Cracking the Code: Why Flu Pandemics Come At the End of Flu Season
Graduate student Spencer Fox and his colleagues found strong evidence that the late timing of flu pandemics is caused by two opposing factors.
Hypothetical seasonal flu epidemic spread (not based on real or simulated data) is depicted here with the colors indicating regions currently infected with seasonal flu (red), refractory and immune to pandemics (purple), and recovered and currently susceptible to a novel pandemic (blue). White lines depict the global flight network. Image Credit: Spencer J. Fox
You might expect that the risk of a new flu pandemic — or worldwide disease outbreak — is greatest at the peak of the flu season in winter, when viruses are most abundant and most likely to spread. Instead, all six flu pandemics that have occurred since 1889 emerged in spring and summer months. And that got some University of Texas at Austin scientists wondering, why is that?
==================================================
Exercise set:
A. Name every color mentioned in the image description of the flu pandemic article.
B. Write the next part of the flu pandemic article, picking up after its final sentence.
The lines under this heading have nothing to do with the flu pandemic article.

[Collected data]
==================================================
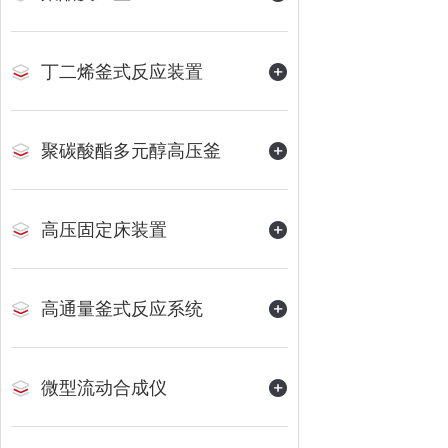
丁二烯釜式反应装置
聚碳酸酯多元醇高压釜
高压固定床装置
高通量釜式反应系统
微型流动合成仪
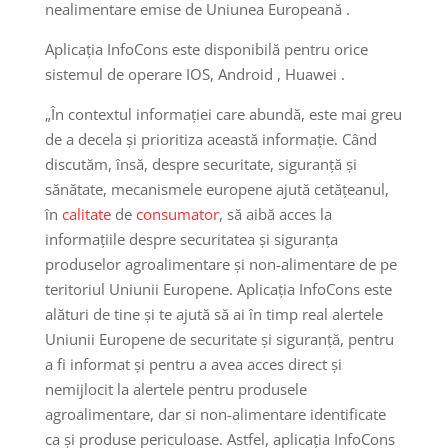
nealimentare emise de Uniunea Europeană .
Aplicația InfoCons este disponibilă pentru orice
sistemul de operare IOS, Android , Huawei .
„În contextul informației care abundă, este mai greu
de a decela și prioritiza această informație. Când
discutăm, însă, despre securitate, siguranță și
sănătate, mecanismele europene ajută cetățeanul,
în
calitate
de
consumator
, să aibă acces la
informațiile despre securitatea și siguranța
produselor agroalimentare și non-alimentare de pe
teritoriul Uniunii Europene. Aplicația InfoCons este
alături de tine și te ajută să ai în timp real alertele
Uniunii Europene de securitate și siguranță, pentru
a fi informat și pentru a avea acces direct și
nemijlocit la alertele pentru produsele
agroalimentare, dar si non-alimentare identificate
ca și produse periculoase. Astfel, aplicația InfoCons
==================================================
Answers by item:
A. Red, purple, blue, white

B.
Based on their computational model that mimics viral spread during flu season, graduate student Spencer Fox and his colleagues found strong evidence that the late timing of flu pandemics is caused by two opposing factors: Flu spreads best under winter environmental and social conditions. However, people who are infected by one flu virus can develop temporary immune protection against other flu viruses, slowing potential pandemics. Together, this leaves a narrow window toward the end of the flu season for new pandemics to emerge.
They report their findings today in PLOS Computational Biology.
The researchers' model assumes that people infected with seasonal flu gain long-term immunity to seasonal flu and short-term immunity to emerging pandemic viruses. The model incorporates data on flu transmission from the 2008-2009 flu season and correctly predicted the timing of the 2009 H1N1 pandemic.
Using the supercomputers at the Texas Advanced Computing Center, the scientists used their model to run thousands of simulations in which new pandemic viruses emerged at different points throughout the flu season. They found that the combination of winter conditions and cross-virus immunity indeed led to spring and summer pandemics.
"We don't know when or where the next deadly flu pandemic will arise," says Lauren Ancel Meyers, a professor in the Department of Integrative Biology and principal investigator of the study. "However, the typical flu season leaves a wake of immunity that prevents new viruses from spreading. Our study shows that this creates a narrow, predictable window for pandemic emergence in the spring and early summer, which can help public health agencies to detect and respond to new viral threats."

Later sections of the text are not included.